Saved entries
--------------------

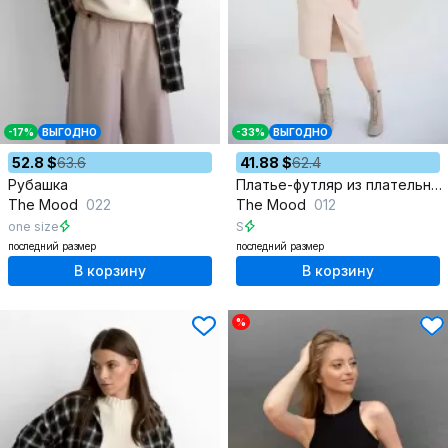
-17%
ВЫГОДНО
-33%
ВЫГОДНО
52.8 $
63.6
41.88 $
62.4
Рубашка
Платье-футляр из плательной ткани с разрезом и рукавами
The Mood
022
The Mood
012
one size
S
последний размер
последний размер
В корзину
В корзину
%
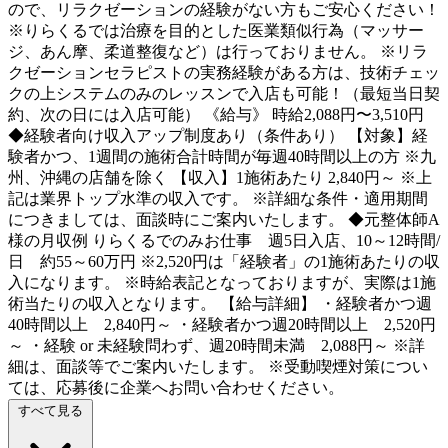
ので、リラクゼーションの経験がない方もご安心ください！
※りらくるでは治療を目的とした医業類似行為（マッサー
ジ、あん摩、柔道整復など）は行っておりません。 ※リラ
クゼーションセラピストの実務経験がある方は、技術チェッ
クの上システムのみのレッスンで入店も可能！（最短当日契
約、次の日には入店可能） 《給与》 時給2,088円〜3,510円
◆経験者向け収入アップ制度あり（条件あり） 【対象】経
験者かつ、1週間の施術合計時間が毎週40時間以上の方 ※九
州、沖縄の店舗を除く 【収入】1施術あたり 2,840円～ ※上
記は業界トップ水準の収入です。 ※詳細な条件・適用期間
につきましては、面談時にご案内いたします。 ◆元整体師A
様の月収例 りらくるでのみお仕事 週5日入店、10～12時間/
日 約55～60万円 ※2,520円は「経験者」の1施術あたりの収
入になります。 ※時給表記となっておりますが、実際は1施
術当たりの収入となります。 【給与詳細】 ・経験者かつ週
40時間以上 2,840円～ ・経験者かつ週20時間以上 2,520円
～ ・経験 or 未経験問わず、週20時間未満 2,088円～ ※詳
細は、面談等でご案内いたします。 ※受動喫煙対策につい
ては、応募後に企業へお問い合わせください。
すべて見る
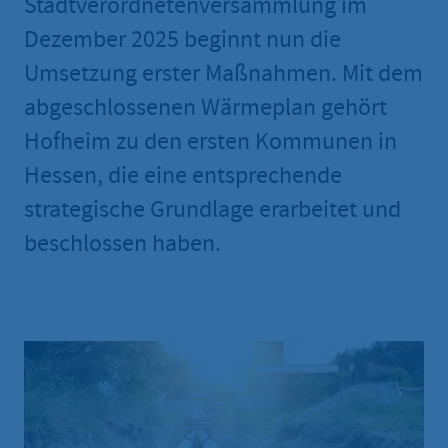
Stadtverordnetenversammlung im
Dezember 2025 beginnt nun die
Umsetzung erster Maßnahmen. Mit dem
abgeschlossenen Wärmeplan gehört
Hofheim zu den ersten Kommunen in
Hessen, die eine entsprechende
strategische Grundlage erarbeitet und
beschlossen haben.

--------------------

[Your objective]: Give the records again exactly, pictures left out.

[Response to this task]:
-17%
ВЫГОДНО
-33%
ВЫГОДНО
52.8 $
63.6
41.88 $
62.4
Рубашка
Платье-футляр из плательной ткани с разрезом и рукавами
The Mood
022
The Mood
012
one size
S
последний размер
последний размер
В корзину
В корзину
%
ので、リラクゼーションの経験がない方もご安心ください！
※りらくるでは治療を目的とした医業類似行為（マッサー
ジ、あん摩、柔道整復など）は行っておりません。 ※リラ
クゼーションセラピストの実務経験がある方は、技術チェッ
クの上システムのみのレッスンで入店も可能！（最短当日契
約、次の日には入店可能） 《給与》 時給2,088円〜3,510円
◆経験者向け収入アップ制度あり（条件あり） 【対象】経
験者かつ、1週間の施術合計時間が毎週40時間以上の方 ※九
州、沖縄の店舗を除く 【収入】1施術あたり 2,840円～ ※上
記は業界トップ水準の収入です。 ※詳細な条件・適用期間
につきましては、面談時にご案内いたします。 ◆元整体師A
様の月収例 りらくるでのみお仕事 週5日入店、10～12時間/
日 約55～60万円 ※2,520円は「経験者」の1施術あたりの収
入になります。 ※時給表記となっておりますが、実際は1施
術当たりの収入となります。 【給与詳細】 ・経験者かつ週
40時間以上 2,840円～ ・経験者かつ週20時間以上 2,520円
～ ・経験 or 未経験問わず、週20時間未満 2,088円～ ※詳
細は、面談等でご案内いたします。 ※受動喫煙対策につい
ては、応募後に企業へお問い合わせください。
すべて見る
Stadtverordnetenversammlung im
Dezember 2025 beginnt nun die
Umsetzung erster Maßnahmen. Mit dem
abgeschlossenen Wärmeplan gehört
Hofheim zu den ersten Kommunen in
Hessen, die eine entsprechende
strategische Grundlage erarbeitet und
beschlossen haben.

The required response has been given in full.